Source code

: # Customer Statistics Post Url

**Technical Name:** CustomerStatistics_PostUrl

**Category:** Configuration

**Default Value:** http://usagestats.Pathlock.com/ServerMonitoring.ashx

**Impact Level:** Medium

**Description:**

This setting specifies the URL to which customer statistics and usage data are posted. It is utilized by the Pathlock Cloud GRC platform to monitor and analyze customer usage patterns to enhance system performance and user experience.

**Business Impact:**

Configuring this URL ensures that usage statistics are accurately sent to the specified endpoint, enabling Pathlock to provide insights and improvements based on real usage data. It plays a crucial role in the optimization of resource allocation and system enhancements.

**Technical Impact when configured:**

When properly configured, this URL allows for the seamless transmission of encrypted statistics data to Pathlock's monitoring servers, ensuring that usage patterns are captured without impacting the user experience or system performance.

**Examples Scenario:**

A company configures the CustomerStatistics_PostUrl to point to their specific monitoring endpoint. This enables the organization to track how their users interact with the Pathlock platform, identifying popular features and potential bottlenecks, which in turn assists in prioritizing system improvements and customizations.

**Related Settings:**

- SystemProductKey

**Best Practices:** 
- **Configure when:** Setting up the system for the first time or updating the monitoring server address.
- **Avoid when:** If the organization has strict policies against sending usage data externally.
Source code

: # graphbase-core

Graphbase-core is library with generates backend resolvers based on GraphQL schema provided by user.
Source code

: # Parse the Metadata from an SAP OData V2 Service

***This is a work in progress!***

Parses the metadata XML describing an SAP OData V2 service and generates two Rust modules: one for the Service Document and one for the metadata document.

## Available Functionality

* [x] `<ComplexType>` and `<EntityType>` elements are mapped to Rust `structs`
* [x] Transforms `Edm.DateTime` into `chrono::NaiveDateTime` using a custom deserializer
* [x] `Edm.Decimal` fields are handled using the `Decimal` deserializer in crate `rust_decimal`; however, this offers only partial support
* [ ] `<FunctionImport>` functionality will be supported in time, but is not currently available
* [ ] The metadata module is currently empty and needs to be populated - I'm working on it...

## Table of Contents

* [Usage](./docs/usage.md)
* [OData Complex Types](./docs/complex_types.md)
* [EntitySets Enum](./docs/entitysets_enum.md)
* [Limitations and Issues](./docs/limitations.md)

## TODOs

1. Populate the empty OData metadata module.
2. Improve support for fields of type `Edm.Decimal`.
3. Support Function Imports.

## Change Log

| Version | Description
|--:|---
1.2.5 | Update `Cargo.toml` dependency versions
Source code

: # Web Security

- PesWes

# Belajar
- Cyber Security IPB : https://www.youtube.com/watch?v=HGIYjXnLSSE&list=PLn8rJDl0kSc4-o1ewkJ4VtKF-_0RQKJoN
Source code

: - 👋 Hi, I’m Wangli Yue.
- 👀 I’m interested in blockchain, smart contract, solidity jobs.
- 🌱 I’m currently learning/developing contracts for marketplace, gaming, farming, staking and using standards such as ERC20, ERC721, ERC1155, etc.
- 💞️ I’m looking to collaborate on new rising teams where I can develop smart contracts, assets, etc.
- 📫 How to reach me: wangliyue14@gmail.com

What you will do |
Reproduce the source text of every row above, character for character.

Task output |
Source code

: # Customer Statistics Post Url

**Technical Name:** CustomerStatistics_PostUrl

**Category:** Configuration

**Default Value:** http://usagestats.Pathlock.com/ServerMonitoring.ashx

**Impact Level:** Medium

**Description:**

This setting specifies the URL to which customer statistics and usage data are posted. It is utilized by the Pathlock Cloud GRC platform to monitor and analyze customer usage patterns to enhance system performance and user experience.

**Business Impact:**

Configuring this URL ensures that usage statistics are accurately sent to the specified endpoint, enabling Pathlock to provide insights and improvements based on real usage data. It plays a crucial role in the optimization of resource allocation and system enhancements.

**Technical Impact when configured:**

When properly configured, this URL allows for the seamless transmission of encrypted statistics data to Pathlock's monitoring servers, ensuring that usage patterns are captured without impacting the user experience or system performance.

**Examples Scenario:**

A company configures the CustomerStatistics_PostUrl to point to their specific monitoring endpoint. This enables the organization to track how their users interact with the Pathlock platform, identifying popular features and potential bottlenecks, which in turn assists in prioritizing system improvements and customizations.

**Related Settings:**

- SystemProductKey

**Best Practices:** 
- **Configure when:** Setting up the system for the first time or updating the monitoring server address.
- **Avoid when:** If the organization has strict policies against sending usage data externally.
Source code

: # graphbase-core

Graphbase-core is library with generates backend resolvers based on GraphQL schema provided by user.
Source code

: # Parse the Metadata from an SAP OData V2 Service

***This is a work in progress!***

Parses the metadata XML describing an SAP OData V2 service and generates two Rust modules: one for the Service Document and one for the metadata document.

## Available Functionality

* [x] `<ComplexType>` and `<EntityType>` elements are mapped to Rust `structs`
* [x] Transforms `Edm.DateTime` into `chrono::NaiveDateTime` using a custom deserializer
* [x] `Edm.Decimal` fields are handled using the `Decimal` deserializer in crate `rust_decimal`; however, this offers only partial support
* [ ] `<FunctionImport>` functionality will be supported in time, but is not currently available
* [ ] The metadata module is currently empty and needs to be populated - I'm working on it...

## Table of Contents

* [Usage](./docs/usage.md)
* [OData Complex Types](./docs/complex_types.md)
* [EntitySets Enum](./docs/entitysets_enum.md)
* [Limitations and Issues](./docs/limitations.md)

## TODOs

1. Populate the empty OData metadata module.
2. Improve support for fields of type `Edm.Decimal`.
3. Support Function Imports.

## Change Log

| Version | Description
|--:|---
1.2.5 | Update `Cargo.toml` dependency versions
Source code

: # Web Security

- PesWes

# Belajar
- Cyber Security IPB : https://www.youtube.com/watch?v=HGIYjXnLSSE&list=PLn8rJDl0kSc4-o1ewkJ4VtKF-_0RQKJoN
Source code

: - 👋 Hi, I’m Wangli Yue.
- 👀 I’m interested in blockchain, smart contract, solidity jobs.
- 🌱 I’m currently learning/developing contracts for marketplace, gaming, farming, staking and using standards such as ERC20, ERC721, ERC1155, etc.
- 💞️ I’m looking to collaborate on new rising teams where I can develop smart contracts, assets, etc.
- 📫 How to reach me: wangliyue14@gmail.com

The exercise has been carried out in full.